__PROBLEMS AND TASKS__:
**1.** Answer these questions about the profile of Chely, one answer per line, labeled (a) to (c):
(a) What word did Chely say kept appearing in critics' reviews?
(b) Which 1999 No. 1 song propelled her fourth album to gold status?
(c) What award was Chely named in 1995?
**2.** Reproduce the profile of Chely from "When Chely's fans" up to and including "her new fans.", swapping "modeling jobs" for "photo shoots".

──────── SELECTED EXTRACT ────────

Chely admits she learned some lessons from her last few records - lessons based on songs that critics would pick as their favorites and songs that always got the biggest responses from fans. "There was always a direct, common thread in critics' reviews, and the word would be 'honest.' They'd talk about the most honest songs on the record, and they would be the ones I wrote by myself or a song I'd found and sat on for three years."

"I also learned that listeners are smarter than I ever thought," she notes. "If you can't sing it and feel it and put some juice and passion behind it every night, don't record it. Don't put it on your record just 'cause it sounds like radio will play it. But I do think this is a commercially viable record."

Throughout her career, Chely charted several songs but struggled for breakthrough success until the 1999 No. 1 "Single White Female." That song propelled her fourth album of the same title to gold status. However, singles released after "Female" failed to connect as successfully with radio. With her new album, Chely hopes to find the balance between commercial success and critical praise.

"I want to be on radio," she stresses. "I don't want to be one of these ones who says, 'Well I didn't give in and try to get on radio.' I don't want to be in my efficiency-suite apartment eating cat food, knowing that I'm the critics' darling, going, 'Well, by God, I stuck to my guns!' I want to be the CMA and ACM Female Vocalist of the Year. [Chely was named ACM Best New Female Vocalist in 1995.] These are things I dream about. I always have. I think you can maintain integrity, sing great songs and make great records, and still be on radio."

When Chely's fans look at the pictures accompanying the new CD and on her website, chely.com, they'll notice a change. Gone is the "glamour girl" look of her previous recent albums. There's a freshfaced, natural beauty in its place - and it's a look closer to Chely's heart, even though she loved the occasional modeling jobs that were offered to her in the past, because they brought her new fans.

"Models now - don't they have to be 15?" she asks with a smile. "I'm too old. Nobody wants me to model anything. But being in this industry does give me opportunities I wouldn't otherwise have. I like to look at every possibility and say, 'How can I increase my audience? How can I get more people to know my name on a different level, so that I can drag them kicking and screaming into the record store and get them to buy my record?'"

──────── SOURCE MATERIAL ────────

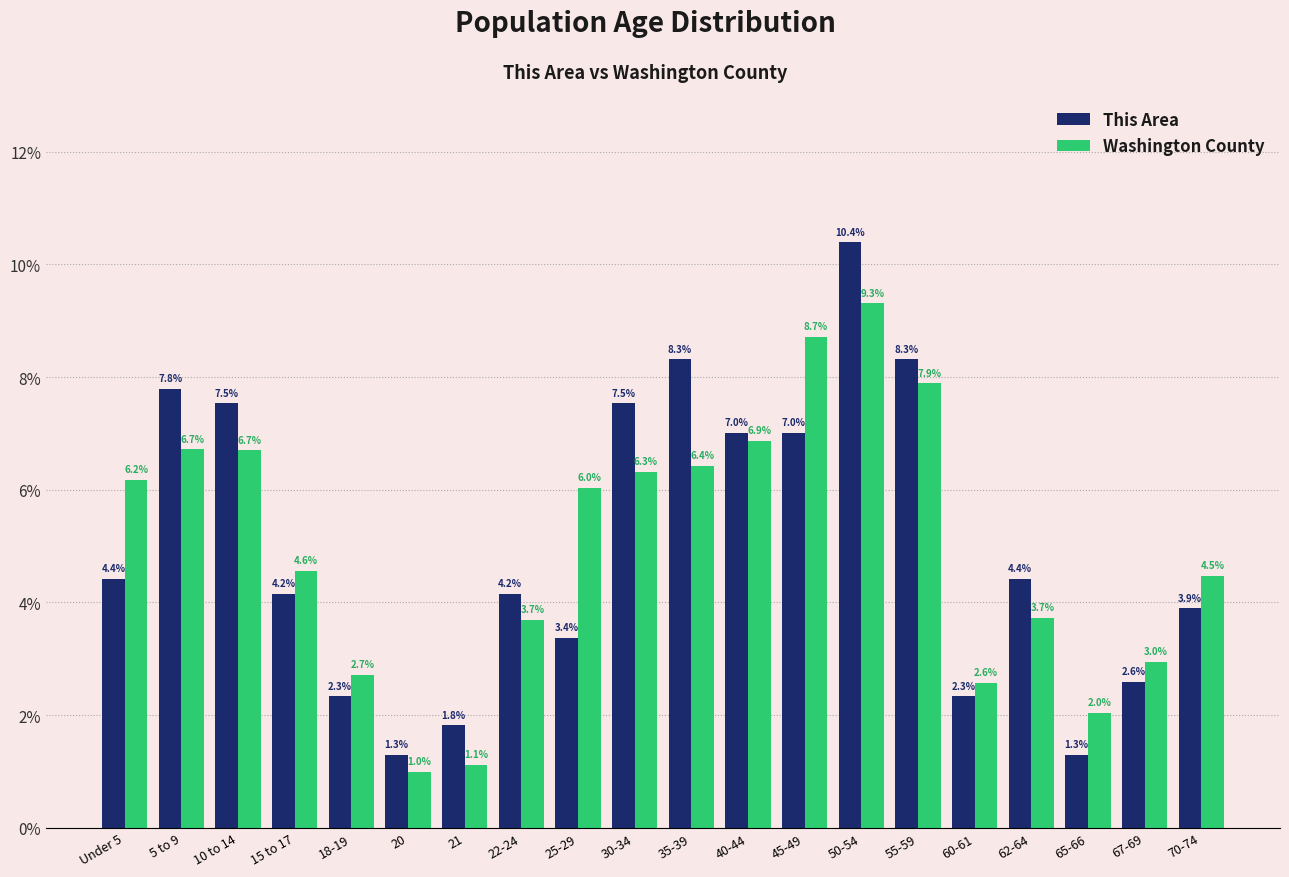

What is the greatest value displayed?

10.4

────────

__RESPONSES BY TASK__:
**1.**
(a) Honest.
(b) "Single White Female."
(c) ACM Best New Female Vocalist.

**2.**
When Chely's fans look at the pictures accompanying the new CD and on her website, chely.com, they'll notice a change. Gone is the "glamour girl" look of her previous recent albums. There's a freshfaced, natural beauty in its place - and it's a look closer to Chely's heart, even though she loved the occasional photo shoots that were offered to her in the past, because they brought her new fans.